**WHAT IS BEING ASKED**: The response must reproduce exactly every line of the material below holding the word "google".

**PROVIDED INFORMATION**:
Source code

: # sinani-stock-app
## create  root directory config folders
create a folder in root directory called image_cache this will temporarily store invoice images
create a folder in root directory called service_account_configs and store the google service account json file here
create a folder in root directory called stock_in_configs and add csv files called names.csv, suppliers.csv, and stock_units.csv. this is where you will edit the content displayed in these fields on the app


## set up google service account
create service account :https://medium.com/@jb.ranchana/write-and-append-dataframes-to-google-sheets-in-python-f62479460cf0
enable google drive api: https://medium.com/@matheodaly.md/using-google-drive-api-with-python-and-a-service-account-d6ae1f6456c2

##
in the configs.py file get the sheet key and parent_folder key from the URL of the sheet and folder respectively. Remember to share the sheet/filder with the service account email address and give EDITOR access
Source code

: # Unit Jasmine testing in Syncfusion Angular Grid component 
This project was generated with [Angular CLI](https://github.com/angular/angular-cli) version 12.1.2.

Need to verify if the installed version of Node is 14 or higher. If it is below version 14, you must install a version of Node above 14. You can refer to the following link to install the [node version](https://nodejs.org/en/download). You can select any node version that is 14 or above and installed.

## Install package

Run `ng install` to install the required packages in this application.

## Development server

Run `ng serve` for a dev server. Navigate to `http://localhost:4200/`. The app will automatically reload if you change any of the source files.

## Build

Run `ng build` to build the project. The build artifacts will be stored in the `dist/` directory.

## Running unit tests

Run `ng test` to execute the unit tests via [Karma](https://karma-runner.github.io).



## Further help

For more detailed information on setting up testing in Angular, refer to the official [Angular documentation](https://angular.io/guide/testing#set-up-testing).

**OUTPUT OF THE EXERCISE**:
create a folder in root directory called service_account_configs and store the google service account json file here
## set up google service account
create service account :https://medium.com/@jb.ranchana/write-and-append-dataframes-to-google-sheets-in-python-f62479460cf0
enable google drive api: https://medium.com/@matheodaly.md/using-google-drive-api-with-python-and-a-service-account-d6ae1f6456c2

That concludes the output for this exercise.